La pericope di questa XVIII Dom. T. O. è ancora presa dal quarto evangelo (e sarà così sino alla XXI). La lettura evangelica prosegue la sequenza continua iniziata con il racconto della moltiplicazione dei pani (Gv 6,1-15) e comprendente l’intero discorso sul pane della vita (Gv 6,24-69).

Sulla struttura di questo lungo discorso si è discusso e si discute ancora; giova molto alla divisione del brano partire non dalla critica letteraria, ma da uno studio[1] (fra i tanti) della struttura redazionale.

Il risultato di tale studio evidenzia come il discorso di Cafarnao sia strutturato in cinque brani[2] costruiti nella forma chiastica[3] tipica del discorso giovanneo. Di questi cinque brani, uno rimane letterariamente distaccato (6,36-40), mentre gli altri si intersecano come una specie di incastro in modo che la finale del primo è anche inizio del secondo[4].

• _Dati forniti_:
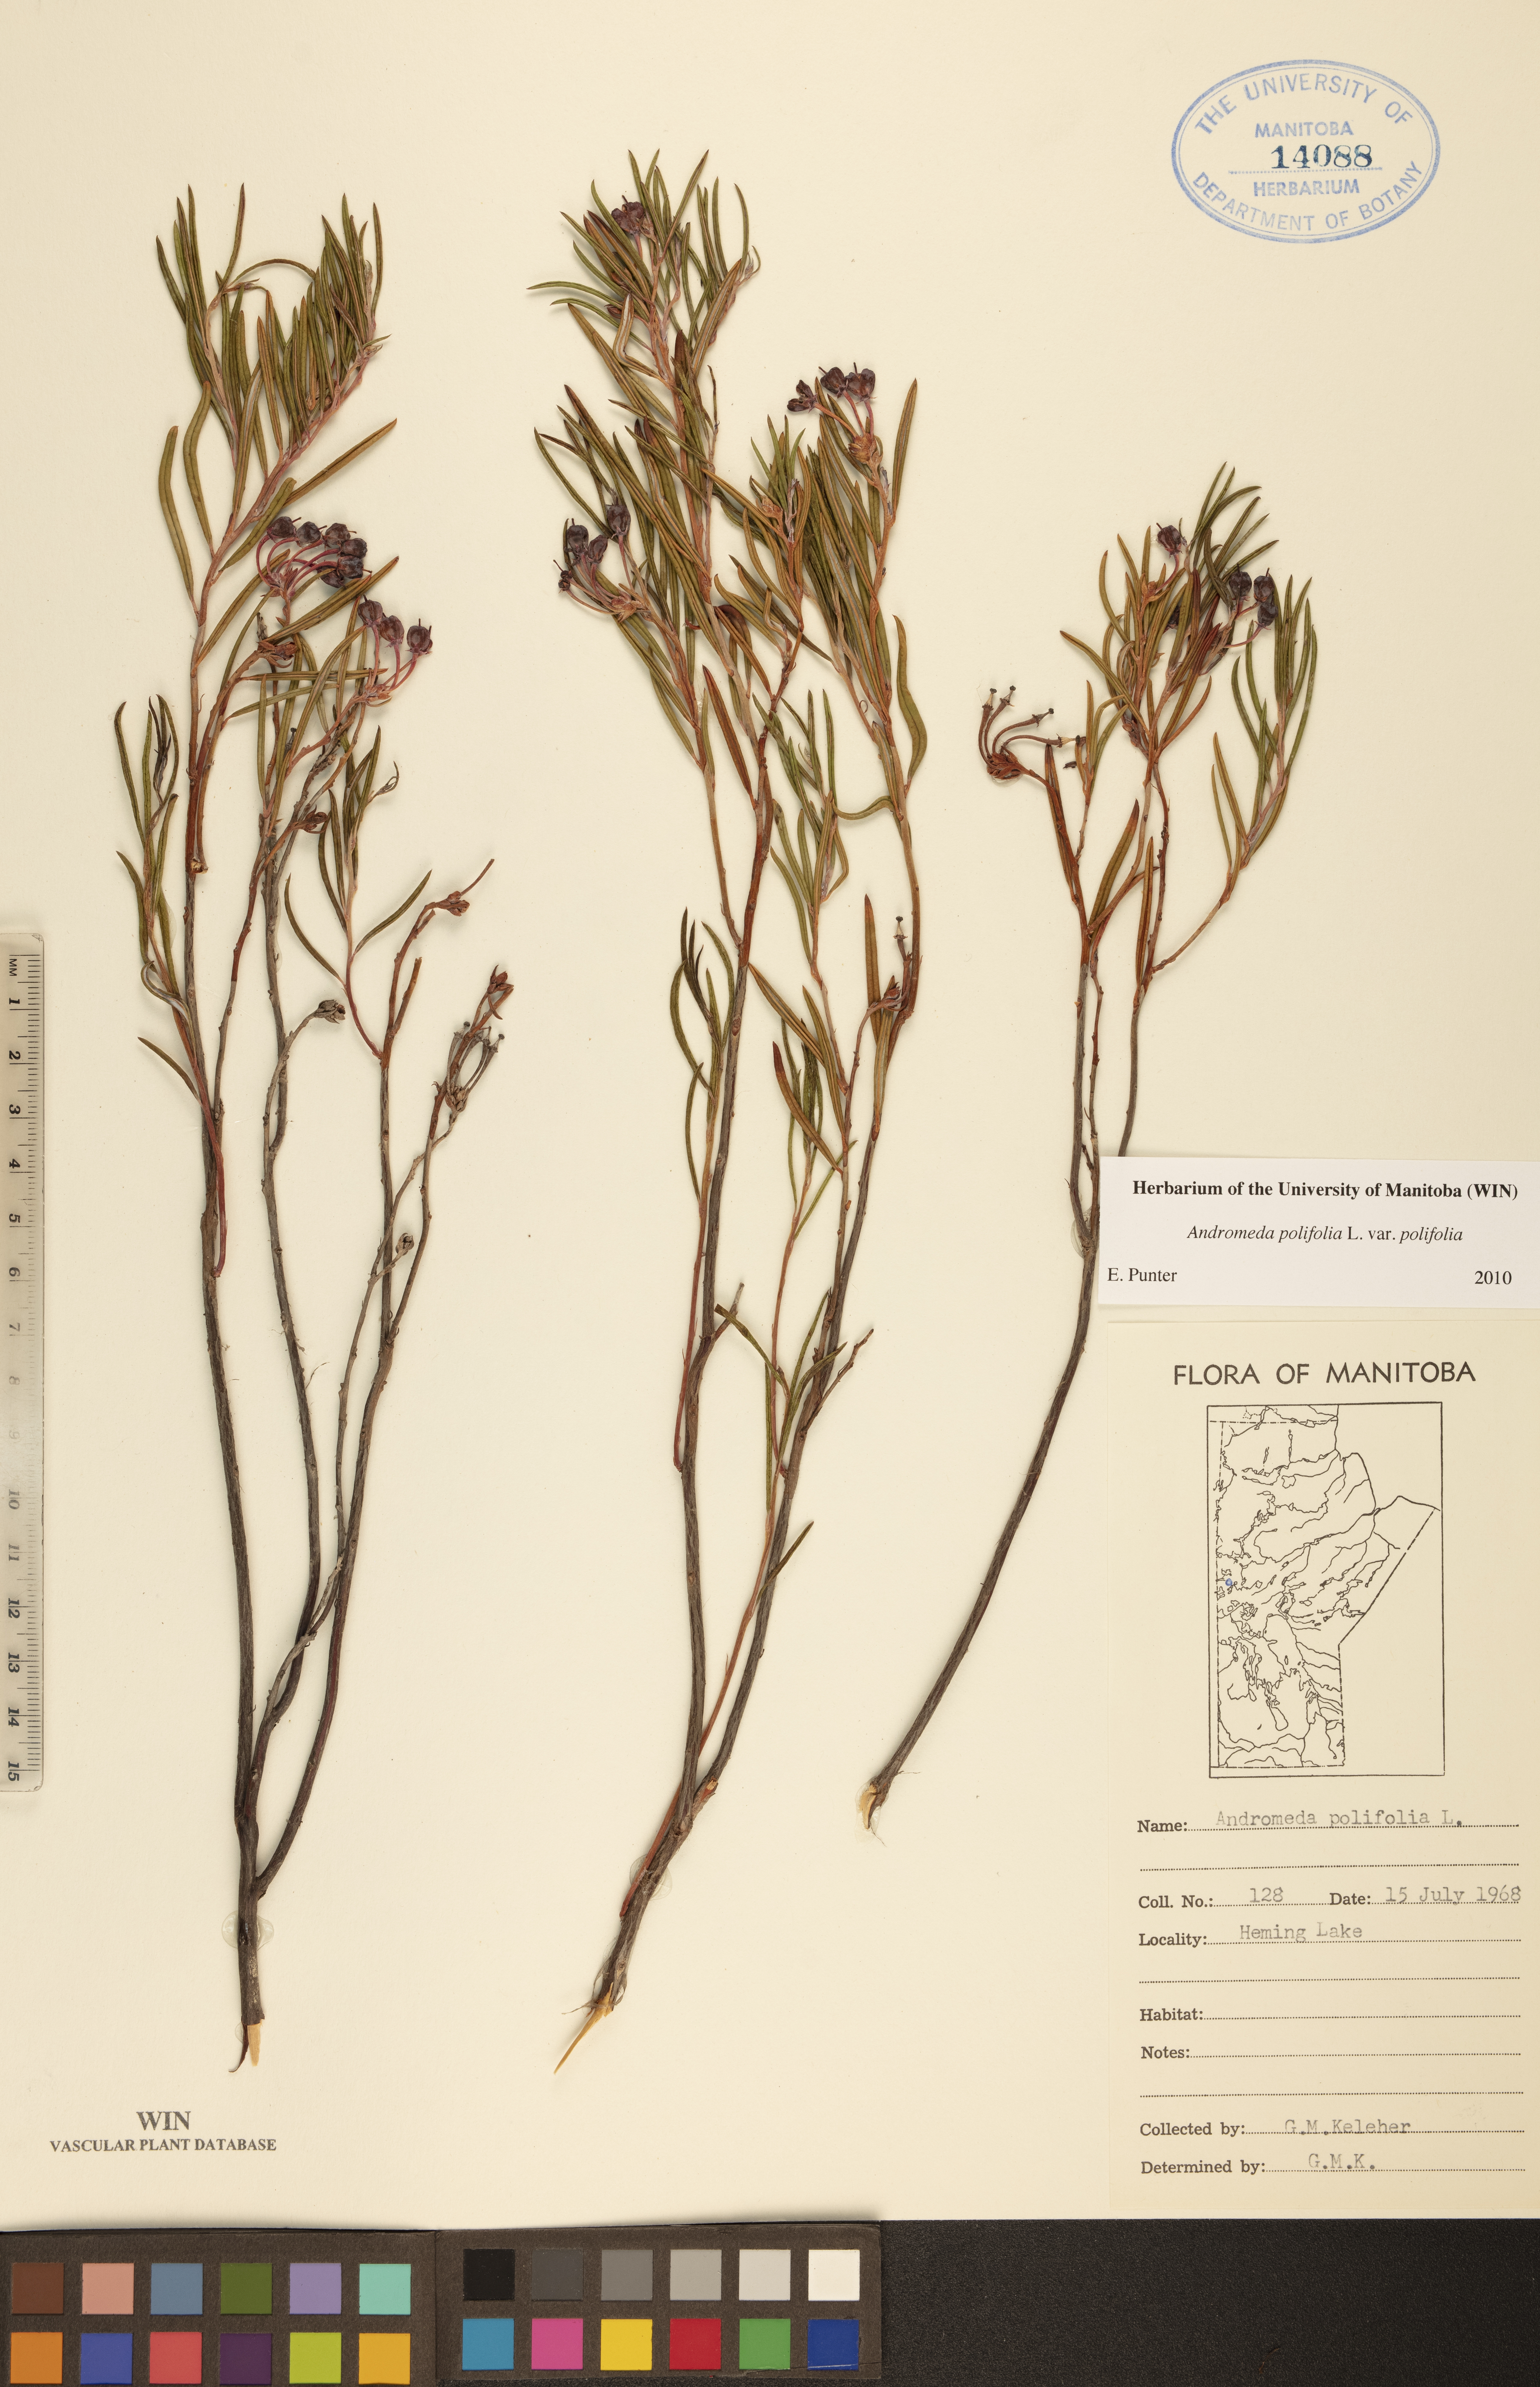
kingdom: Plantae
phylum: Tracheophyta
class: Magnoliopsida
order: Ericales
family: Ericaceae
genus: Andromeda
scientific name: Andromeda polifolia
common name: Bog-rosemary
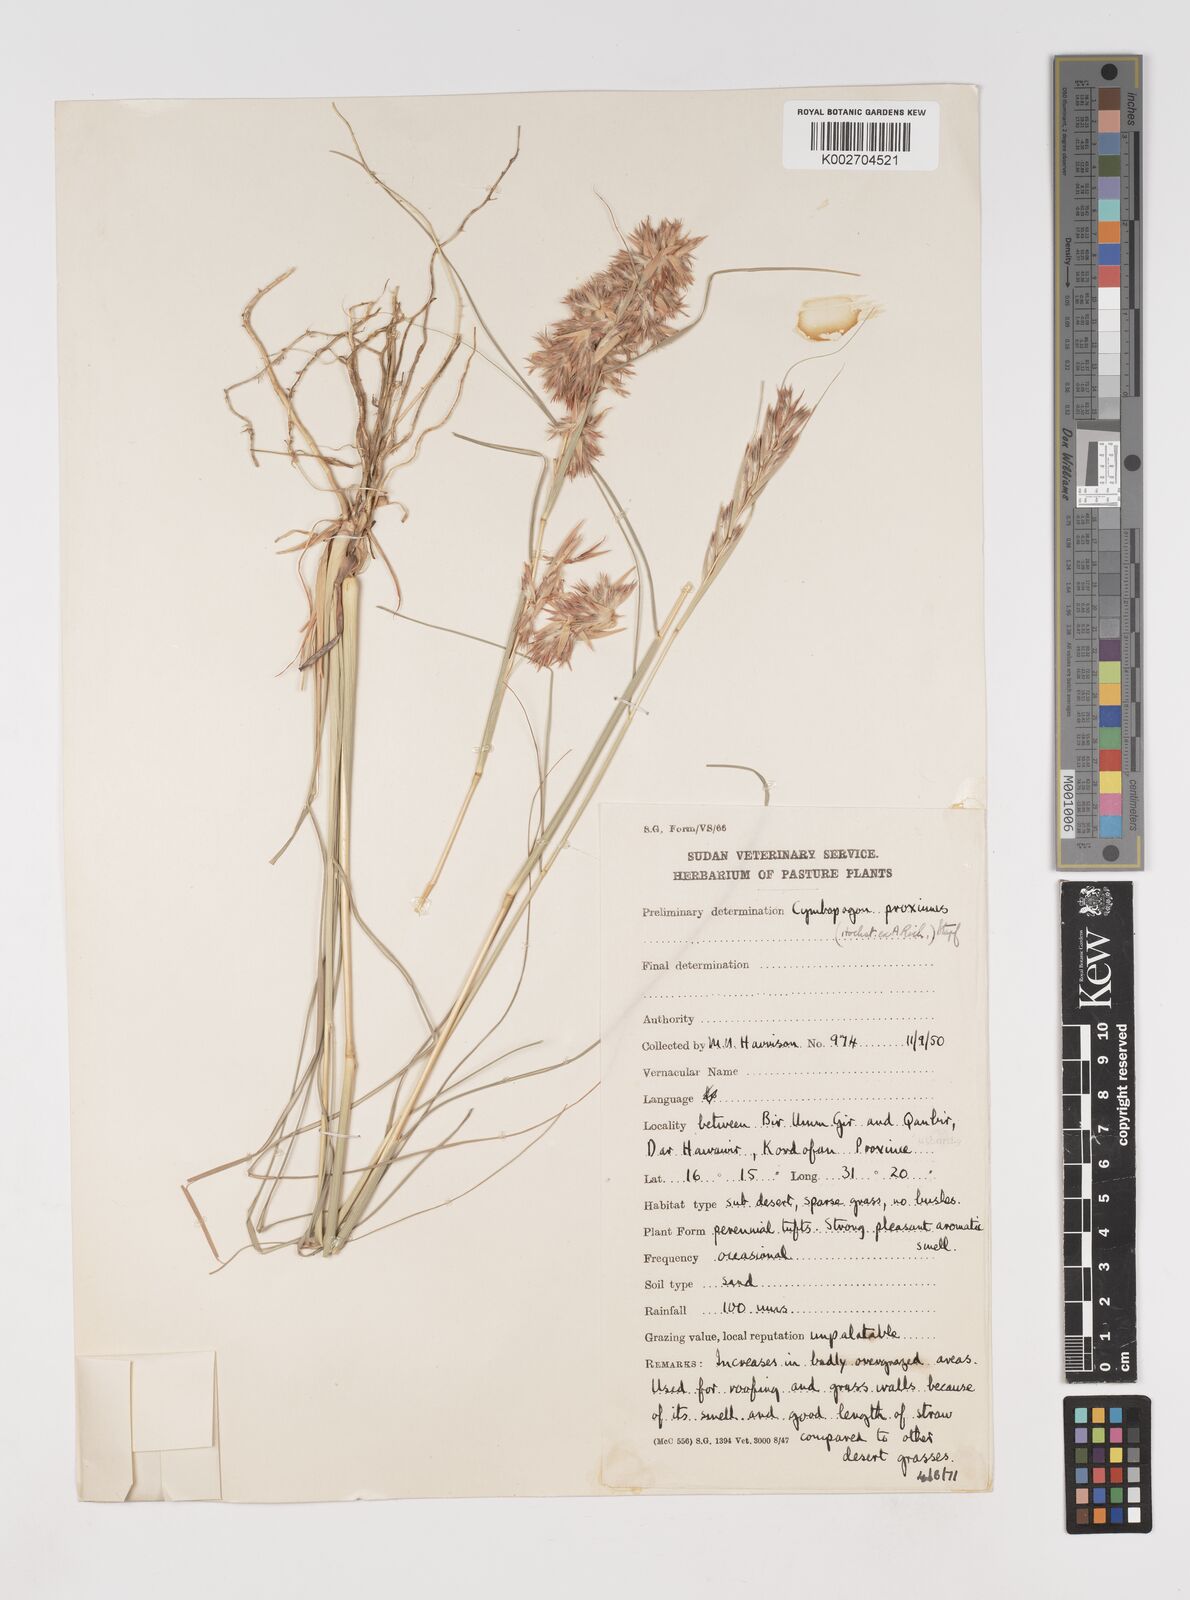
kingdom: Plantae
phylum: Tracheophyta
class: Liliopsida
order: Poales
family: Poaceae
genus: Cymbopogon
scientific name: Cymbopogon schoenanthus
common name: Geranium grass
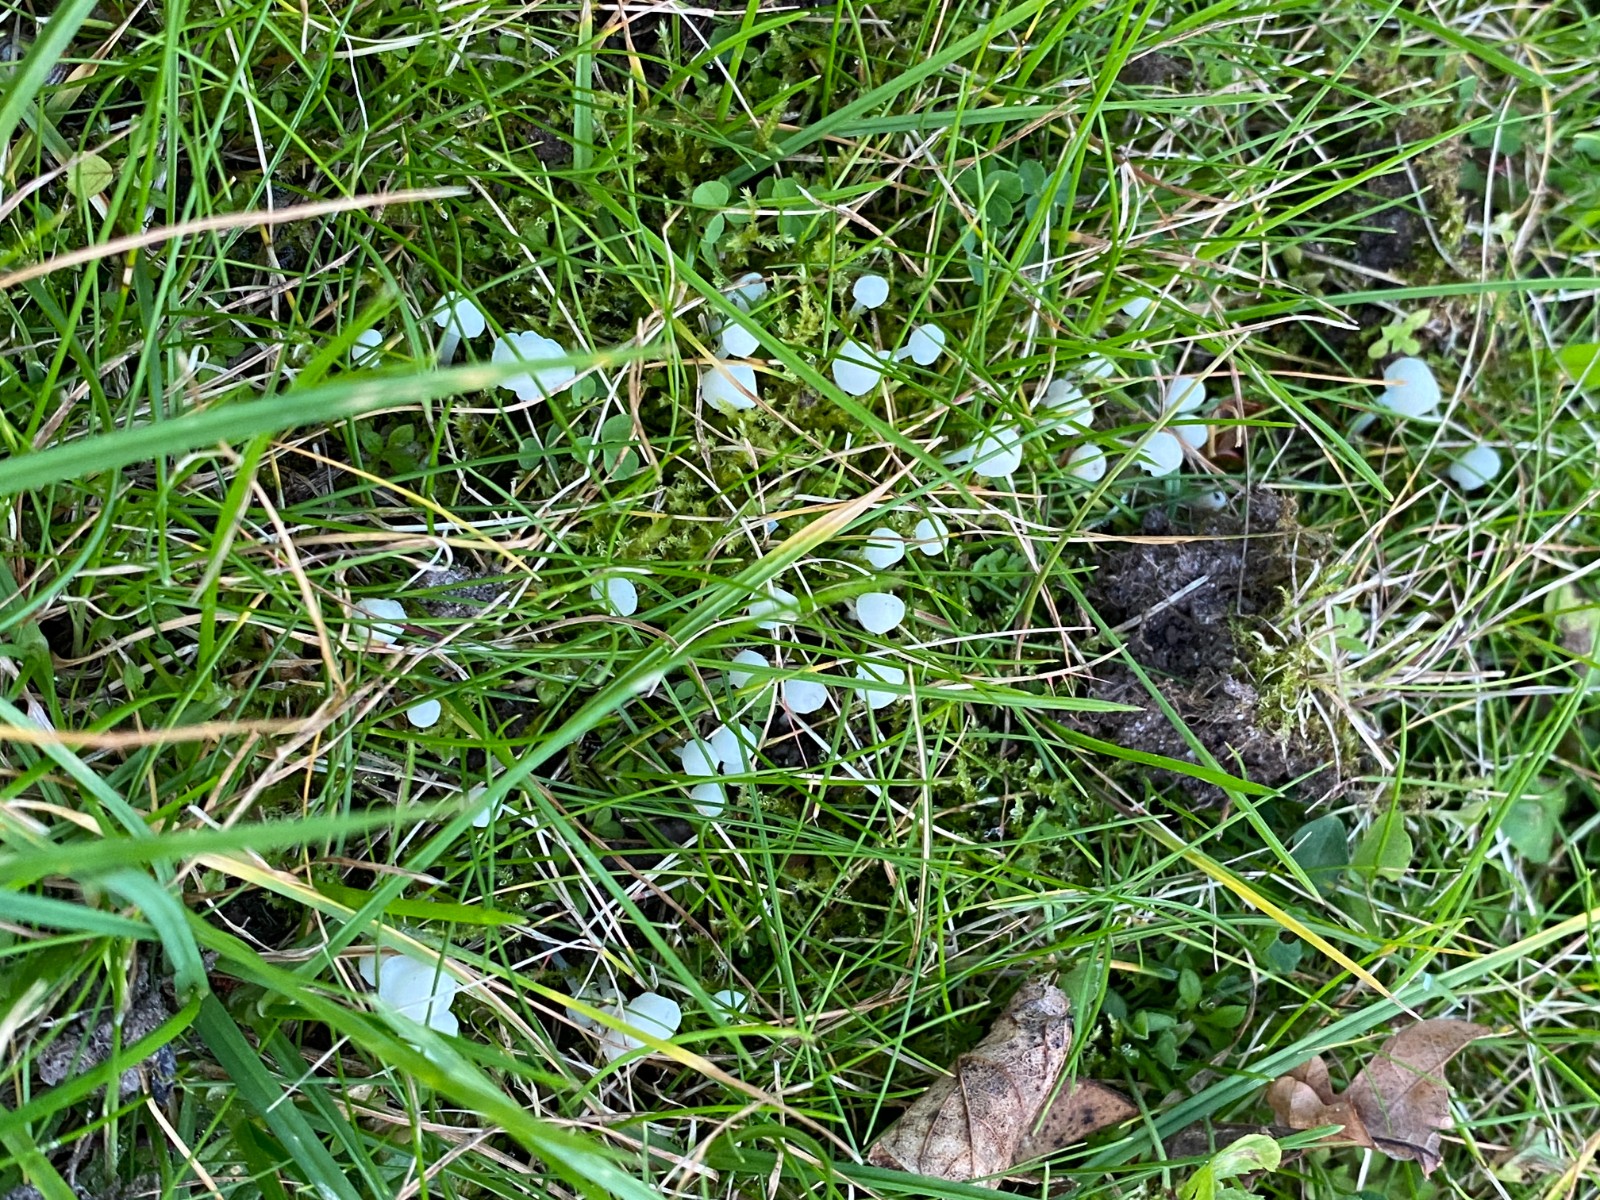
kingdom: Fungi
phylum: Basidiomycota
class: Agaricomycetes
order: Agaricales
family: Mycenaceae
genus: Hemimycena
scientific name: Hemimycena cucullata
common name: tætbladet huesvamp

• _Consegna 1_: Ripeti il passo del brano fornito cominciando da "Sulla struttura di" e terminando con "della struttura redazionale.".
• _Consegna 2_: Secondo il brano fornito, in quanti brani è strutturato il discorso di Cafarnao?
I record provengono da una fonte diversa.

• _Risposta finale 1_:
Sulla struttura di questo lungo discorso si è discusso e si discute ancora; giova molto alla divisione del brano partire non dalla critica letteraria, ma da uno studio[1] (fra i tanti) della struttura redazionale.

• _Risposta finale 2_: In cinque brani, costruiti nella forma chiastica tipica del discorso giovanneo.